But interestingly, in other dicta the court's language could be read to imply that a § 22a-432 abatement order would lie against a tenant in possession or an owner but not against an out of possession tenant who had caused the pollution. The court at 226 Conn. 381 said ". . . if the person or entity to whom an abatement order is issued under § 22a-432 is not a landowner but a tenant in possession, the defendant [commissioner] could in addition to holding the tenant responsible for abating the condition, hold the owner jointly and severally liable with the tenant under § 22a-433." However, it would seriously limit the commissioners power to abate pollution if a clean up order could not issue against a former tenant who had caused the pollution although if the state were forced to do the clean up such an entity could be forced to pay the cost under § 22a-451. On the other hand, it seems odd that at the commissioners whim, a former tenant could be ordered to enter the owners premises to do a clean up, in a situation where the owner may have a claim against this ex-tenant for damages caused by the very pollution the state is ordering the ex-tenant to abate. For purposes of discussion, the court will accept the plaintiff's position that the commissioner has the broad powers to act against an owner and tenant out of possession who caused the pollution.

• [Records]
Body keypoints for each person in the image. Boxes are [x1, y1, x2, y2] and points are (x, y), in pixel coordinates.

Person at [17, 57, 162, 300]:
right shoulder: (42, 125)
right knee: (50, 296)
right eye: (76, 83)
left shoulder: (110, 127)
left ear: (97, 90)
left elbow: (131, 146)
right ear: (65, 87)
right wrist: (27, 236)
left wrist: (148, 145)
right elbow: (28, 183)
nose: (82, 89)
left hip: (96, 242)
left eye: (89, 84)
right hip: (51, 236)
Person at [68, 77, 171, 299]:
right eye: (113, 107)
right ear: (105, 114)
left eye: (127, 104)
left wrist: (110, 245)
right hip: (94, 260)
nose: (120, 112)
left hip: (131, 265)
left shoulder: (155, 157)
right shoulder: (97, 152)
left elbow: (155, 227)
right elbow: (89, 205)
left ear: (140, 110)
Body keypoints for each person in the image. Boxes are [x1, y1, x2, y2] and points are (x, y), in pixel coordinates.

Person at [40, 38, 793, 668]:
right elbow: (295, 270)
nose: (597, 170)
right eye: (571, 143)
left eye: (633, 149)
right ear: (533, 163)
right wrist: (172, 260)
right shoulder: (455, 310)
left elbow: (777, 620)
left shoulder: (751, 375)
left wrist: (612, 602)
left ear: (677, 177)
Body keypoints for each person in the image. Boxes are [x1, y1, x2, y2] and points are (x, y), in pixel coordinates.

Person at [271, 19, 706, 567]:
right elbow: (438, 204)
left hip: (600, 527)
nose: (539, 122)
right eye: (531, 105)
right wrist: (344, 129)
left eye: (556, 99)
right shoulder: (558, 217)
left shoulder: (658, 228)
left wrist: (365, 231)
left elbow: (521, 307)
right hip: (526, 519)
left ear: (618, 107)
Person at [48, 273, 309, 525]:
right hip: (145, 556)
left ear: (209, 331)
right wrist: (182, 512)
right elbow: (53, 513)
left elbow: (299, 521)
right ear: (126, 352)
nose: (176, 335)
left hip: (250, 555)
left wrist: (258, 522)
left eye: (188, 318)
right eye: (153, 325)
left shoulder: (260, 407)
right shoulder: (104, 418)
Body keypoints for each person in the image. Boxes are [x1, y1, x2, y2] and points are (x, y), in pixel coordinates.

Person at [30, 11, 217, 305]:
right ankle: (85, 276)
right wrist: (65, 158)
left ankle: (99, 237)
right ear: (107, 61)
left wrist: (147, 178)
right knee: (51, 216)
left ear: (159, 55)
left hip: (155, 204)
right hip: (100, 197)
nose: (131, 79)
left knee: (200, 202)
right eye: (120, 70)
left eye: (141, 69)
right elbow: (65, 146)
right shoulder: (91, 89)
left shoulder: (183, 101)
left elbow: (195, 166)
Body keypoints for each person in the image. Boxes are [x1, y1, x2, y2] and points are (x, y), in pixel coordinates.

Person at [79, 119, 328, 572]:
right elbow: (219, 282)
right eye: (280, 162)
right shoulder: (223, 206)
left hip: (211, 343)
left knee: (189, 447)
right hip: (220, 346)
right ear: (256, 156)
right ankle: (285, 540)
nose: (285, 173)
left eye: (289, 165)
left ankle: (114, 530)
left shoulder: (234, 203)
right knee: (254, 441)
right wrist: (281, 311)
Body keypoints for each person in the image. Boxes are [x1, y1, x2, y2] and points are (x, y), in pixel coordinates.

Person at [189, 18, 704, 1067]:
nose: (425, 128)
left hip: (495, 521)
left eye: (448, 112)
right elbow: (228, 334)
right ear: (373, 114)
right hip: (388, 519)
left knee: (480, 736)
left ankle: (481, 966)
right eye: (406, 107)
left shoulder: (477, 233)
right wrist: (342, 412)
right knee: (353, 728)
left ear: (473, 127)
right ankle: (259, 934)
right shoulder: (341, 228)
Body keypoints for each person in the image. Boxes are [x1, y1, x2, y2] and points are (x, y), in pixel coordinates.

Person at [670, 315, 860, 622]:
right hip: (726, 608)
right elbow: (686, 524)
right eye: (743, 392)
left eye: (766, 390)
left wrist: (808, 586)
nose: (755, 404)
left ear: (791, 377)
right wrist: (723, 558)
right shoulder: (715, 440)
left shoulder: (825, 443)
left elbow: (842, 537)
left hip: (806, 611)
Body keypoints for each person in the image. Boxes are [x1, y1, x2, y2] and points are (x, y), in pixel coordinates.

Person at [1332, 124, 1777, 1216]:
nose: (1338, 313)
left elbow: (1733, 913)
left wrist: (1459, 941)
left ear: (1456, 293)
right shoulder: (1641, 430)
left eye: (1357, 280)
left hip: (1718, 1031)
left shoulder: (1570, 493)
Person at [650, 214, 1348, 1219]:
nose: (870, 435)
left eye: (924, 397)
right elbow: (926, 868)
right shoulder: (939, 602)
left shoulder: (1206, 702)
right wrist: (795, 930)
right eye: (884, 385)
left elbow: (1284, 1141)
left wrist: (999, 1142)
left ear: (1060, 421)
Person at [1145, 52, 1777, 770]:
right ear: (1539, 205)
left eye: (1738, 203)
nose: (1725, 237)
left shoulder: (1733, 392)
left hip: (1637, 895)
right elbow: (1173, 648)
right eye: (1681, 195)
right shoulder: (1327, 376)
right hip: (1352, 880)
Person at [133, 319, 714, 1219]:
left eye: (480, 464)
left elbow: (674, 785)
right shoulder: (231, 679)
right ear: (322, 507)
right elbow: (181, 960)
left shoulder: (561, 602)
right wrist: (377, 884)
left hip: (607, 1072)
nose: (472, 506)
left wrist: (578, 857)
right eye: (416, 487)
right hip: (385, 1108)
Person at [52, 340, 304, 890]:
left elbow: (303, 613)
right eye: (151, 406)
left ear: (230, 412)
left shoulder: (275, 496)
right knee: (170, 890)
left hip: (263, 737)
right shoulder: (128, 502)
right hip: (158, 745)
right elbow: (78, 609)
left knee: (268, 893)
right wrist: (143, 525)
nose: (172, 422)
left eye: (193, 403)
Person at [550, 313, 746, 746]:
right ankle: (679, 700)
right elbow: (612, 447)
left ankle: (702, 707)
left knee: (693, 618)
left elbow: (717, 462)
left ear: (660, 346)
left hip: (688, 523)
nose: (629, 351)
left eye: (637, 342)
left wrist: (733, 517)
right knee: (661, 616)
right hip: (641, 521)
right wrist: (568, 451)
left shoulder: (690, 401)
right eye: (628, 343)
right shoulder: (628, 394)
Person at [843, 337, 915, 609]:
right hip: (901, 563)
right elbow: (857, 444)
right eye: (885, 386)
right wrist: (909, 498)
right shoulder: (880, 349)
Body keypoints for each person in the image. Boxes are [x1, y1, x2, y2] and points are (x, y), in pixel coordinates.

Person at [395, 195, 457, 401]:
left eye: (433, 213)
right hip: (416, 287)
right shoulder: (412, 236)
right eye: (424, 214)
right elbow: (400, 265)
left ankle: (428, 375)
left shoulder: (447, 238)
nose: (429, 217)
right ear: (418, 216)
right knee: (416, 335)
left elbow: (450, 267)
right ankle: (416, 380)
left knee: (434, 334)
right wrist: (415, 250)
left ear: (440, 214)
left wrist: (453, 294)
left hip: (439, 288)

• [Exercise requirements]
(A) For each statement, say whether it agrees with the extract on abatement orders, answering yes or no and quoting the deciding words. (i) The court at 226 Conn. 381 said the commissioner could hold the owner jointly and severally liable with a tenant in possession. (ii) If the state did the cleanup itself, a former tenant who caused the pollution could be made to pay the cost under § 22a-432. (iii) For purposes of discussion, the court rejects the plaintiff's position on the commissioner's powers.
(B) Using the extract on abatement orders, answer each question on its own line.
(i) What citation is given for the court's quoted language?
(ii) Under which section could a former tenant be forced to pay the cost if the state did the cleanup?
(iii) Whose position does the court accept for purposes of discussion?
The records have no connection to the extract on abatement orders.

• [Task-by-task answers]
(A)
(i) Yes: "hold the owner jointly and severally liable with the tenant under § 22a-433."
(ii) No: "such an entity could be forced to pay the cost under § 22a-451."
(iii) No: "the court will accept the plaintiff's position"

(B)
(i) 226 Conn. 381
(ii) § 22a-451
(iii) The plaintiff's